Public hearing will take place Oct. 8, 2013, in Berks County.
The Pennsylvania Department of Environmental Protection will hold a public meeting and hearing on Oct. 8, 2013, to outline its plan to complete the remediation at the former Reading Industrial Scrap Yard in Berks County, Pa. A formal hearing will follow.
The meeting will be held at the DEP’s Reading office in meeting will be held at DEP’s Reading District Office, 1005 Crossroads Blvd.
“This combined meeting and hearing provide an opportunity for the public to ask questions and voice any concerns about our proposed cleanup plan,” says DEP South-central Regional Director Lynn Langer. “The Hazardous Sites Cleanup Act (HSCA) authorizes DEP to take action and create a plan to return this site to a sound environmental state.”
From 1980 to 2000, Reading Industrial Scrap Inc. operated a salvage yard at the site where they scrap metal was processed. Beginning in 2001, new ownership initiated a cleanup of 400 drums of unknown material stored at the scrap yard. Some of the material was disposed at permitted disposal facilities, but during the process about 200 drums of waste were buried onsite in large pits. Vehicle batteries, paint cans, car engines, scrap metal and a car crusher were also reportedly buried at the scrap yard.

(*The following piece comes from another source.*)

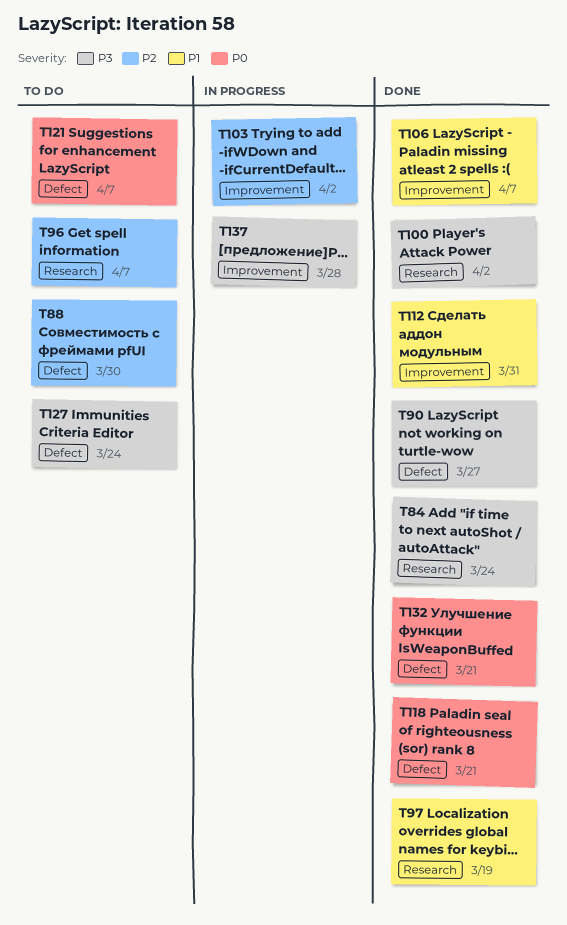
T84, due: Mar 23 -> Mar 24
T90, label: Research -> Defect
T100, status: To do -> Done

The PA DEP and the Pennsylvania Attorney General began an investigation in the summer of 2002, which resulted in the discovery of the 200 drums that had been illegally buried. A Consent Order and Agreement between the DEP and the owner resulted in the removal and proper disposal of 4,582 tons of waste. During the investigation, samples of material taken from a pit excavation revealed hazardous levels of lead and silver.
According to a release, the DEP initiated a prompt response to secure the scrap yard to protect public health and safety in the summer of 2004. A security fence was constructed around the site and 2,000 tons of contaminated soil and 50 cubic yards of crushed drummed waste containing polychlorinated biphenyl, a chemical commonly used as a coolant fluid, were removed and disposed.
In the spring of 2008, DEP initiated an investigation to identify and delineate the remaining wastes and soil contamination. The sample results showed lead contaminated soils. Groundwater sampling was also conducted, but only minor contamination was detected.
DEP’s proposed plan to treat the remaining lead contamination is to excavate the contaminated soils, re-locate the soils to a deep pit in the scrap yard, and then cap the material with two feet of clean soil to eliminate pathways for contact with contaminated soil.
Those who wish to present testimony on the project can register by calling Dave Hrobuchak at 717-705-4843 or by registering the night of the hearing.
For anyone unable to attend, written comments should be submitted by Dec. 5 to Dave Hrobuchak, DEP South-central Regional Office, 909 Elmerton Ave., Harrisburg, PA 17110.
The administrative record for this site response will be open for review and comment until Dec. 5.